__SOURCE PASSAGE__:
++++

You are viewing a plain text version of this content. The canonical link for it is here.
Posted to java-user@lucene.apache.org by Jeff <je...@gmail.com> on 2007/12/20 20:54:14 UTC

Hit Count per Document

I don't care about score, but I do care about the # of times a query was hit
within a document? example:

the quick brown fox jumped over the lazy dog
 the quick brown fox jumped over the lazy dog
 the quick brown fox jumped over the lazy dog
 the quick brown fox jumped over the lazy dog
the slow brown fox jumped over the lazy dog

If I searched for "quick brown", is there a way I could see that it was hit
4 times within the document?

Thanks,
Jeff

Re: Hit Count per Document

Posted by Mark Miller <ma...@gmail.com>.
Gotchya. Well, if you want to check a doc at a time you could use 
getSpans for a NearSpan query and just count how many you get. No ideas 
off the top of my head if you want the result like a score in that you 
get it for each hit in a search of a whole corpus.

- Mark

Jeff wrote:
> If I am not mistaken, that is for a term.. Is it possible for a query? In
> the below example, I don't want to know how many times brown is in the
> document I want to know how many times "quick brown" is in the document.
>
> Thanks,
> Jeff
>
> On Dec 20, 2007 3:03 PM, Mark Miller <ma...@gmail.com> wrote:
>
>   
>> You can override the scoring system and only score by term frequency
>> (use a 1 or whatever creates a no-op for the other factors). If you have
>> indexed with norms than you will have to use a Reader that ignores them
>> to do this.

++++

__RECORDED DATA__:
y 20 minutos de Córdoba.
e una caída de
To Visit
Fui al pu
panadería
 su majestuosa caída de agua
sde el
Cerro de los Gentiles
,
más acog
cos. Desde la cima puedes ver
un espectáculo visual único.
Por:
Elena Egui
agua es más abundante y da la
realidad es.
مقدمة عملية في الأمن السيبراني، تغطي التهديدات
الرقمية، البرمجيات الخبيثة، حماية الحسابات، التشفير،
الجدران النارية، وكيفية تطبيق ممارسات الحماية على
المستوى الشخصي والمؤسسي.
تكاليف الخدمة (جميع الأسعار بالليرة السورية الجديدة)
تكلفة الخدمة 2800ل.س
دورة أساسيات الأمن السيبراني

++++

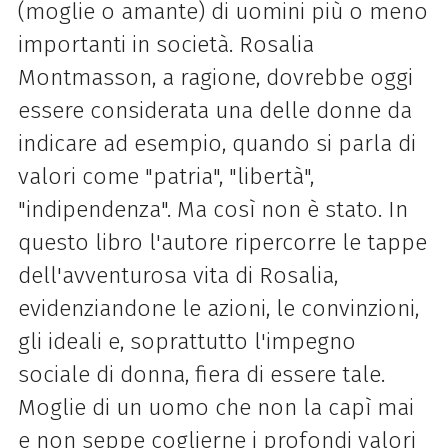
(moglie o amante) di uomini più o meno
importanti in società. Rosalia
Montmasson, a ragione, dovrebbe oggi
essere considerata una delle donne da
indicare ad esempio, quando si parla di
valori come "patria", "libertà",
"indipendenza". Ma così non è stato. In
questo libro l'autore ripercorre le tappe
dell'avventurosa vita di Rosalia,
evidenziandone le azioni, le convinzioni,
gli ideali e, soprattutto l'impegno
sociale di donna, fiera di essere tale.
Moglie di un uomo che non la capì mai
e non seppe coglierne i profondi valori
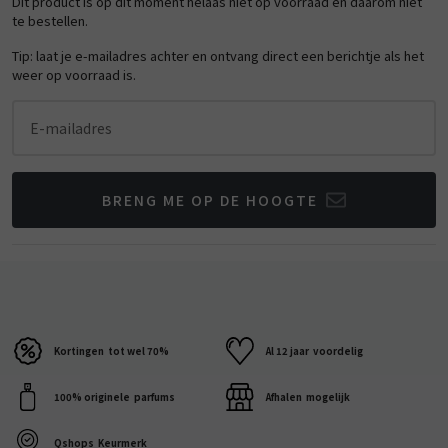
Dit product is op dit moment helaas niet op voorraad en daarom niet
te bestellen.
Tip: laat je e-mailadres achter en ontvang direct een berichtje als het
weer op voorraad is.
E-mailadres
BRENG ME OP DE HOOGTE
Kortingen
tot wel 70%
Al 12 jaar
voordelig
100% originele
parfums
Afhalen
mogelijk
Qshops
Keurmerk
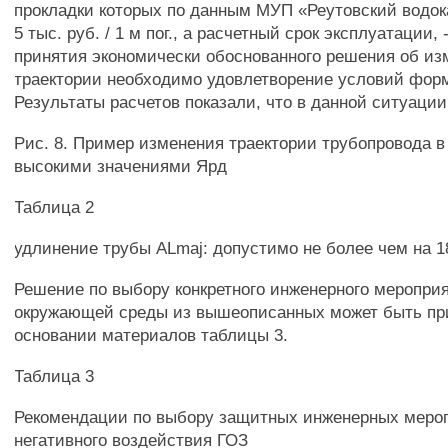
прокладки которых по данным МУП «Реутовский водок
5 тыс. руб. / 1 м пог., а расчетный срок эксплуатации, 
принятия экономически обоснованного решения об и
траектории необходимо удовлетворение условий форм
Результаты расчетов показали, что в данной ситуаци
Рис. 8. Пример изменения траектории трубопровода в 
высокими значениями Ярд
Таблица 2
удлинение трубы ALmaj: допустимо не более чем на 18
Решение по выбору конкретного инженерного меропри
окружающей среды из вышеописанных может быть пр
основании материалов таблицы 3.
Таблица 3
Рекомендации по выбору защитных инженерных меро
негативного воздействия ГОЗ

++++

__CHECK YOUR UNDERSTANDING__:
#1 From the Lucene hit-count thread, set down the passage that begins at the words "If I searched" and stops after "Mark Miller <ma...@gmail.com>.".
#2 In the Lucene hit-count thread, what method does Mark Miller suggest using with a NearSpan query to check one document at a time?

__OUTPUTS FOR THE TASKS__:
#1
If I searched for "quick brown", is there a way I could see that it was hit
4 times within the document?

Thanks,
Jeff

Re: Hit Count per Document

Posted by Mark Miller <ma...@gmail.com>.

#2 getSpans, then count how many spans you get.